Besides the incomes of workers in factories and plants differed very much: "factory people" were valued much cheaper and factories took basically qualified workers who had bigger salaries.
The salary of some officials is known to us from literature history: for example, in 1839 Akakiy Akakievich Bashmachkin had rather lowly salary in 400 roubles per year. General Epanchin promised to prince Myshkin approximately the same amount "to begin with".
Market prices in St.-Petersburg
For comparison we take also the market prices in St.-Petersburg at the turn of the century: wheat pood - 97 copeck, sugar pood - 6 rbl.,15 copeck, bucket of spirit (12,3 l) - 3-4 rbl., vodka bucket - 10-12 rbl., kerosene pood - 1 rbl., 08 copeck. The milk cow could be bought for 20 roubles in paper money.
By the way, in those days the short-term/or daily/rent was in St.-Petersburg frankly speaking enough specific one. The rented lodging was called as rooms and assumed the presence in “complete services” the ample-breasted women in underwear or without that (as they spoke then - deshabille).
In newspapers of the beginning of the last century there were very many announcements about daily rent perceived now as funny– basically they guaranteed the confidentiality of such rent. Such announcements were often accompanied by rather playful pictures.
Probably, keeping the nice traditions, some owners of present well-known city rent agencies began the business with creation of marriage agencies and they involved the first clients to rent in Petersburg for the purpose of closer acquaintance with today's slim northern nymphs.

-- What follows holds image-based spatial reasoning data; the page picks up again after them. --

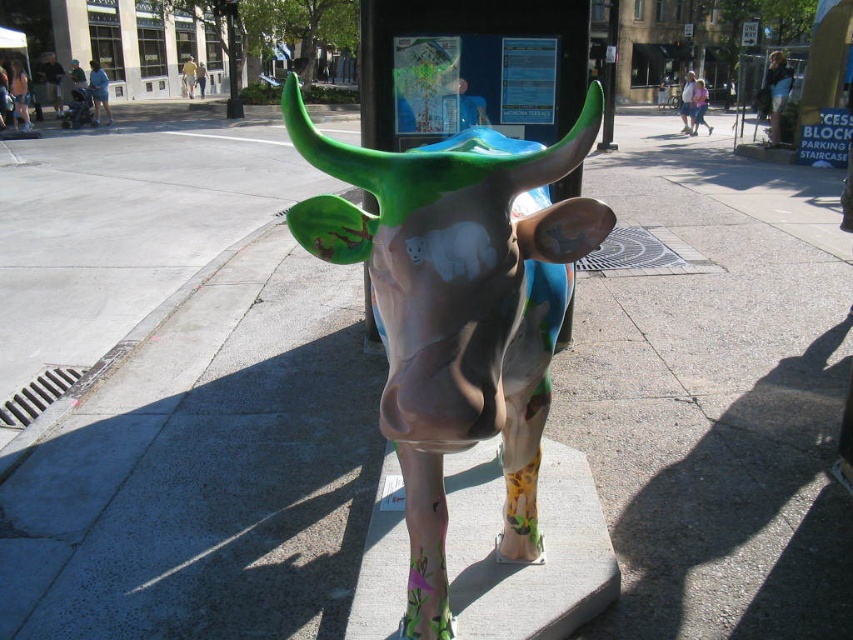
You are an artist planning to install a new sculpture in the city. You have two options for the bull sculpture, the painted ceramic cow at center and the matte plastic cow at center. If you want to choose the taller one for visibility, which one should you select?

The painted ceramic cow at center has a greater height compared to the matte plastic cow at center, so you should select the painted ceramic cow at center for better visibility.

You are an art curator planning to display both the painted ceramic cow at center and the matte plastic cow at center in a gallery. If you want to place them side by side, which one should be placed first to maintain visual balance?

The painted ceramic cow at center is bigger than the matte plastic cow at center, so to maintain visual balance, the larger painted ceramic cow at center should be placed first, followed by the smaller matte plastic cow at center.

You are a photographer standing at the sidewalk. You want to take a photo of the painted ceramic cow at center. If your camera can focus on objects up to 4 feet away, will it be able to capture the cow clearly?

The painted ceramic cow at center is 3.64 feet away from the camera. Since 3.64 feet is less than 4 feet, the camera can focus on the cow and capture it clearly.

The Soviet power has hammered big aspen stake in idea of the tenement building: the home ownership existing for the sake of income provision, did not work at all with ideology of
general nationalisation and private property liquidation. All city residential areas were completely nationalised. Tenement buildings were re-planned, not-proletarian tenants were thoroughly “packed” and the epoch of communal apartments began.